Ein neues EU-Label soll im Jahr 2024 die Umweltfreundlichkeit von Lebensmitteln kennzeichnen – vom Acker bis zum Regal. Professor Achim Spiller, Uni Göttingen, zum Stand der aktuellen Diskussion.
Die EU plant einen neuen Rechtsrahmen für nachhaltige Lebensmittelsysteme. Was erwartet uns in Sachen Nachhaltigkeitslabel?
Das ist nicht einfach zu sagen, weil noch nicht viele Details der geplanten Nachhaltigkeitskennzeichnung kommuniziert wurden. Aber in vielen EU-Ländern hat die Diskussion jetzt an Fahrt aufgenommen. Ganz offensichtlich möchte die Kommission darauf basierend einen Vorschlag entwickeln. Ich gehe davon aus, dass der im EU-Rahmen entwickelte Product Environmental Footprint (PEF), eine Form der Ökobilanz, dabei eine Rolle spielen wird, weil die EU hier einiges in die Entwicklung investiert hat. Es geht darum, die Umweltbilanzen über den gesamten Lebensweg von der Landwirtschaft bis zum Handel zu erfassen. Dazu werden dann wahrscheinlich einige Kriterien wie beispielsweise Biodiversität ergänzt werden.
Wo sehen Sie in der aktuellen Debatte noch Nachholbedarf?
Ganz wichtig ist zunächst, das Greenwashing zu unterbinden. Am stärksten wird derzeit mit „klimaneutral“ geworben, nicht selten auf der Basis dubioser Kompensationen. Damit werden die Verbraucher:innen in die Irre geführt. Sie können nicht sehen, ob das Produkt wirklich klima- und umweltfreundlich ist. Der Begriff „klimaneutral“ klingt aber so gut, weil wir ja zurecht über eine klimaneutrale Wirtschaft diskutieren. Nur dass hier mehr oder weniger zweifelhafte Kompensationsprojekte dahinter stecken und nicht die Umweltfreundlichkeit von Landwirtschaft, Verarbeitung und Handel. Ich hoffe, dass die Green-Claims-Initiative der EU hier Grenzen einziehen wird.

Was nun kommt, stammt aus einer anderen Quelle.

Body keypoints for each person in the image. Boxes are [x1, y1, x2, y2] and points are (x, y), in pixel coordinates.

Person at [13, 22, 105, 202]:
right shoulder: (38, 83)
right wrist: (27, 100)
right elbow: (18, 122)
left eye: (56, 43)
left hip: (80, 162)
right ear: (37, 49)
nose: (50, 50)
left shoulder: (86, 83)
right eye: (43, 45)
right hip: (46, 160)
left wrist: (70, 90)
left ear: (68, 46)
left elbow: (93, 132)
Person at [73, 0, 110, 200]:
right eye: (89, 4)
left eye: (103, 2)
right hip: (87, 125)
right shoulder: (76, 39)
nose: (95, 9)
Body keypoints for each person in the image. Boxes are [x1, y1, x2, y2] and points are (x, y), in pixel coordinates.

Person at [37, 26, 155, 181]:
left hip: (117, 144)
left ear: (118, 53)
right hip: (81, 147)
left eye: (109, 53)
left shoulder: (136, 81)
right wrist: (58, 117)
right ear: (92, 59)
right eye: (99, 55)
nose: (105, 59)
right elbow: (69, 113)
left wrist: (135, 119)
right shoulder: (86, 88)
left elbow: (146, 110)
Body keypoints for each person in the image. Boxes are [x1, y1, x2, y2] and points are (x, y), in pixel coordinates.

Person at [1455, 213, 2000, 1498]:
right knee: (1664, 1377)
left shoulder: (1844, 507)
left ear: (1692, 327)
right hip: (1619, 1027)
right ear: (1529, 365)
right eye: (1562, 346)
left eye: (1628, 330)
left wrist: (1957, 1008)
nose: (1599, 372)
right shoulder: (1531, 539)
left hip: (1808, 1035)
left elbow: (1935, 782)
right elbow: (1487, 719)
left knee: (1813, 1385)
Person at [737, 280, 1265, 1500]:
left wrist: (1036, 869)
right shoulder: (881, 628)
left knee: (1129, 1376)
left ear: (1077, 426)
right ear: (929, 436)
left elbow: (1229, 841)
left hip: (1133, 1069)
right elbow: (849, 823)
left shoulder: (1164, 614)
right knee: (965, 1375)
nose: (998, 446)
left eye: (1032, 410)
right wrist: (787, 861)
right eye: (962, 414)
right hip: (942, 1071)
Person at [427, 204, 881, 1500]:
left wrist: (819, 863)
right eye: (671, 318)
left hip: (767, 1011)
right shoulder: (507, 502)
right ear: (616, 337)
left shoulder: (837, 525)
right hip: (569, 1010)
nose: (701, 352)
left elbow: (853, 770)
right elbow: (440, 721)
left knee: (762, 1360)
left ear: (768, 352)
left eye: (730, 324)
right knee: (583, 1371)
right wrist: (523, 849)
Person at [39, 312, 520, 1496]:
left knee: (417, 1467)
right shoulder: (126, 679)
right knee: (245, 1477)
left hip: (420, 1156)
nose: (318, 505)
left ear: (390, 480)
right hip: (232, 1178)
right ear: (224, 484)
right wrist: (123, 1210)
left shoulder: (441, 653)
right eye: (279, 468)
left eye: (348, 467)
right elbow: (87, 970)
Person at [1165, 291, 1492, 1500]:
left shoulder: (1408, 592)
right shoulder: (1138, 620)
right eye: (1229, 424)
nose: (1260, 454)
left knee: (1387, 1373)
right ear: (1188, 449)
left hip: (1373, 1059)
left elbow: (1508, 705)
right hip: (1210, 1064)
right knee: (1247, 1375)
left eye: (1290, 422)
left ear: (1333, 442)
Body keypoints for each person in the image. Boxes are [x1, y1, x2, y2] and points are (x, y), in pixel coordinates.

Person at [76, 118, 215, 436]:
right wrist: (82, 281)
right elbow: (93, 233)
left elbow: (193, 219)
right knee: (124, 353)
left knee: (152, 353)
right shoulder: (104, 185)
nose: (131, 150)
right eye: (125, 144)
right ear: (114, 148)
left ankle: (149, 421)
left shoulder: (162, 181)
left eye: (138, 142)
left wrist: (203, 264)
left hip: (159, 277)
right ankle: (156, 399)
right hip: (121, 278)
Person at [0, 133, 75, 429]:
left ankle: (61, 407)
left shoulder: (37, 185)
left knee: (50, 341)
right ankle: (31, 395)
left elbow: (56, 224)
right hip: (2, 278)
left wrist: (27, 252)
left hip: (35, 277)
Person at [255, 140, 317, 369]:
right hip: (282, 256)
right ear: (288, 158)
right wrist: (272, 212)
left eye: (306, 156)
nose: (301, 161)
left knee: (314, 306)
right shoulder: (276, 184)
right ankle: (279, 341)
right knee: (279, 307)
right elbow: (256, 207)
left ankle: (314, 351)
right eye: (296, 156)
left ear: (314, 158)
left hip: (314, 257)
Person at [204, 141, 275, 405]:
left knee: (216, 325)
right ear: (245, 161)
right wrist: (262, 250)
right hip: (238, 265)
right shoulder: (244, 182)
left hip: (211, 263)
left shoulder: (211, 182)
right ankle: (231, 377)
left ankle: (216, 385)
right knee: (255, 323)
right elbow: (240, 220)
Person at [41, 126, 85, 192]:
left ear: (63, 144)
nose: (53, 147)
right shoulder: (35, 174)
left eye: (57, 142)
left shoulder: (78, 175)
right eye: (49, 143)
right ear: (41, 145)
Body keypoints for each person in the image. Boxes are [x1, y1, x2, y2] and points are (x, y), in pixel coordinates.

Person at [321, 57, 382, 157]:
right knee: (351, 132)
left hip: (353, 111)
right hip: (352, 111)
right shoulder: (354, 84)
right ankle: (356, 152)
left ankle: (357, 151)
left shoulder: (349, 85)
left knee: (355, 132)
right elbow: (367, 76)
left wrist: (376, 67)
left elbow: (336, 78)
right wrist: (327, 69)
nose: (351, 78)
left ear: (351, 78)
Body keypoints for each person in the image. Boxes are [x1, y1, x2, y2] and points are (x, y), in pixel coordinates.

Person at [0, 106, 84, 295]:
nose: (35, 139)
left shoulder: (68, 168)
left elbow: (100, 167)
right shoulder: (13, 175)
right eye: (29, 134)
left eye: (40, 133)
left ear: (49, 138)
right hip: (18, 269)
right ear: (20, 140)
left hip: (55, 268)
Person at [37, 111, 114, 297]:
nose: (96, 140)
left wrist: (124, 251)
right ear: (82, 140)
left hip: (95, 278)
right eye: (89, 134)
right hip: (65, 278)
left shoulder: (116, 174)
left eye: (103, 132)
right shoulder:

In welcher Form werden Tierwohl, Soziales und gesellschaftliche Leistungen bei den bisherigen Ansätzen berücksichtigt?
Wir brauchen ein überzeugendes, einheitliches Label. Eine der Hauptfragen ist, ob dieses nur den Carbon Foodprint, weitere Umweltdimensionen oder noch zusätzliche Nachhaltigkeitskriterien umfassen soll? Verbraucher:innen wünschen sich wahrscheinlich ein möglichst breites Gesamtsiegel, aber ich befürchte, dazu fehlen uns derzeit noch die handhabbaren Messkonzepte. Aus diesen Gründen wird es wohl es eher auf ein Gesamt-Umweltlabel hinauslaufen.
Welche Anforderungen sollte ein neues Umweltlabel aus Verbrauchersicht erfüllen?
Wir haben in Deutschland und der EU beim Thema Labelling in der Vergangenheit sehr viele Fehler gemacht. Durch den Label-Dschungel steigt, dies zeigen unsere aktuellen Studien, kaum noch jemand durch. So können wir nicht erwarten, dass die Kund:innen einen größeren Beitrag zur Nachhaltigkeitstransformation leisten. Im wissenschaftlichen Beirat des BMEL haben wir deshalb empfohlen, dass wir zukünftig neben Bio nur noch wenige, klare, möglichst farblich-interpretative, staatlich-verbindliche Zeichen benötigen. Der Staat muss sich erheblich stärker engagieren. Ein ungeregelter Markt, auf dem jeder im Zweifel sein eigenes Zeichen einführt, kann hier nicht funktionieren.
Wie kann sich die Biobranche in der aktuellen Label-Debatte glaubwürdig positionieren?
Bio steht als Siegel bei den Verbraucher:innen für ein insgesamt umweltfreundliches Produkt. Die EU-Bio-Verordnung hat aber nur wenige Kriterien für die Stufen außerhalb der Landwirtschaft. Eine gute Ökobilanz ist damit nicht garantiert. Um den Verbrauchererwartungen zu entsprechen und ihren Pionierruf zu sichern, sollte die Biobranche an guten, ganzheitlichen Lösungen arbeiten. Viele Bio-Hersteller und -Händler sind auch wirklich intrinsisch motiviert. Deshalb sollten sie mit der Politik an einer Verhinderung von Greenwashing arbeiten und in der Debatte für ein gutes Umweltlabel mitwirken.